Thomas was considered the early favorite, but Pittman earned the job by gaining 10 pounds in the offseason and showing off his knowledge of the defense. In Wednesday's mid-week scrimmage, he made the day's biggest hit. Pittman realized he was running out of time.


"It was my last chance,'' Pittman said. "I knew that going in. They're bringing in new guys here already. I wasn't worried about that. Coming into winter conditioning, I knew it would be my spot.


"It's your last year. It definitely hits you. It hit me that this is my last year, and I have to make a name for myself.''


After coach Ron Zook said the starting spot is Pittman's to lose, Pittman replied: "This is mine to keep.''


Pittman played behind starter Brit Miller the past two seasons. Miller moved to middle linebacker this spring following the graduation of star J Leman. Pittman was an early member of the recruiting success in the Baltimore-Washington, D.C. area under Zook and offensive coordinator Mike Locksley.


"He played a little for us as a freshman when we weren't real good,'' said linebackers coach and co-defensive coordinator Dan Disch. "The thing I've always tried to tell him is you have to know what the heck you're doing.
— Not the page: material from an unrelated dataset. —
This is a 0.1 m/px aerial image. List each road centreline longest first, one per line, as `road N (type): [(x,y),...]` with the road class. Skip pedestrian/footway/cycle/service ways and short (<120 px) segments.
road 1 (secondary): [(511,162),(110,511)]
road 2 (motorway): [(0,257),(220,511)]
I think he does. You have to play hard and fast. He didn't always do that.


"This is his last chance. I want him to get on the field. He wants to get on the field. He knows the defense, and he knows where he belongs. It's his to lose, like coach said.''


There are other players who made significant improvement this spring.


Tight end Michael Hoomanawanui. The junior attempts to become a threat in the passing game after two seasons when he was known as a run blocker. The former Bloomington Central Catholic all-stater's status was uncertain for the spring game though because of a sore hamstring.
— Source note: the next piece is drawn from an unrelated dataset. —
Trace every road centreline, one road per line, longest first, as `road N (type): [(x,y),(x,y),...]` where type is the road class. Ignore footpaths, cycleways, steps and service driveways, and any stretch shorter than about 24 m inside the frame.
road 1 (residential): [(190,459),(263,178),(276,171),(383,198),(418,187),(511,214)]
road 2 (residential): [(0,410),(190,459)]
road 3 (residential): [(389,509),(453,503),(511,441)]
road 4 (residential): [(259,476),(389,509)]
Wide receiver Jeff Cumberland. After moving from tight end midway through last season, Cumberland is getting more comfortable -- and therefore more productive -- on the outside. He was the star of the spring's first scrimmage, catching five passes for 96 yards and two touchdowns.


Cornerback Dere Hicks. He wants to be more than the "other'' corner alongside star Vontae Davis. Hicks, a junior, grabbed two interceptions in last week's scrimmage, when he thought he should have finished with four picks.


Wide receiver Chris Duvalt. The converted defensive back showed an ability to catch passes, and he could become a reliable return man on punts and kickoffs.


NOTES: Fans should enter Memorial Stadium at the northeast and southeast portals. Seating for the game is on the stadium's east side, opposite from the major portion of the stadium renovation project. Parking is available at the Assembly Hall northwest and southeast lots. . . Tickets are $5 for the game and allow entry to other athletic events this weekend, such as softball, women's soccer and women's tennis. . . The scrimmage will be a battle of offense vs. defense rather that a true game, the same style as Illinois' session in Lemont last weekend. The Illini will mix the battles between starters and reserves.